End to End Project - Product Demand Forecasting

Hi,

I used the following approach. Please share your feedback.

  1. I ruled out solving the problem using the time series models for multivariate data. Prime reason being that the time index is not evenly spaced and index freq could not be set to start the time series analysis. Though this is not completely impossible if we use univariate models for each territory and product type and imputing the values as 0 for dates on which the sales did not happen. But the approach usually taken in time series forecasting helped to include the additional features. Example the lagged sales or the sales on previous day and week, difference in sales or one and second order.

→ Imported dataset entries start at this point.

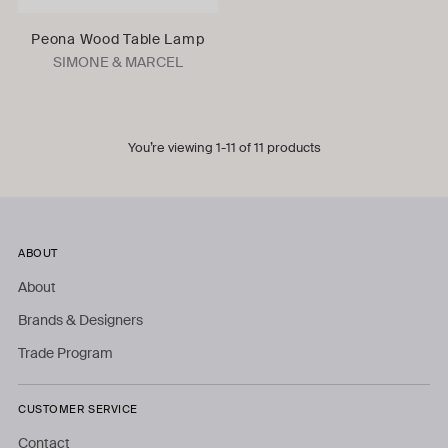
Peona Wood Table Lamp
SIMONE & MARCEL
You’re viewing 1-11 of 11 products
ABOUT
About
Brands & Designers
Trade Program
CUSTOMER SERVICE
Contact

  2. After basic exploratory analysis and getting rid of the duplicated values, I added the holidays, week number, month, weekend information based on the Order Date. I also added the previous day sales, difference in sales as additional features.

  3. Just to try out the subsequent approach, I intentionally picked all product type sales for a single Terrritory. So my dataset has the product IDs of all products, their respective total order quantities per date of sale and the remaining features which I had added earlier.

  4. As in time series, I partitioned the dataset in a sequential date time range without shuffling into training and testing dataset. From these I carved out the X_train,y_train, X_test and y_test dataset.

  5. I chose to use the ensemble method for this dataset. I tried Random forest regressor and Gradient Boosting regressor.

  6. The rmse of the both the models are close with Gradient Boosting marginally higher. For both I used n_estimators = 1000. I can further use Grid search.

  7. The models returned rmse of 4. I further created a dataframe of the y_test and the predictions. The predictions are very close to the true sales.

  8. RMSE of 4 might sound bad. But when I see the distribution of per day sales, the data is skewed.

  9. I further want to generalize this approach on the remaining territories.

I am eager to hear from anyone with their suggestion and feedback.

Thank you for your patient reading.

I could further improve the model. Now the RMSE is ~3.05

It is lesser than the y_test mean, median and the std. The model can be further improved using cross validation and using TimeSeriesSplit folding technique.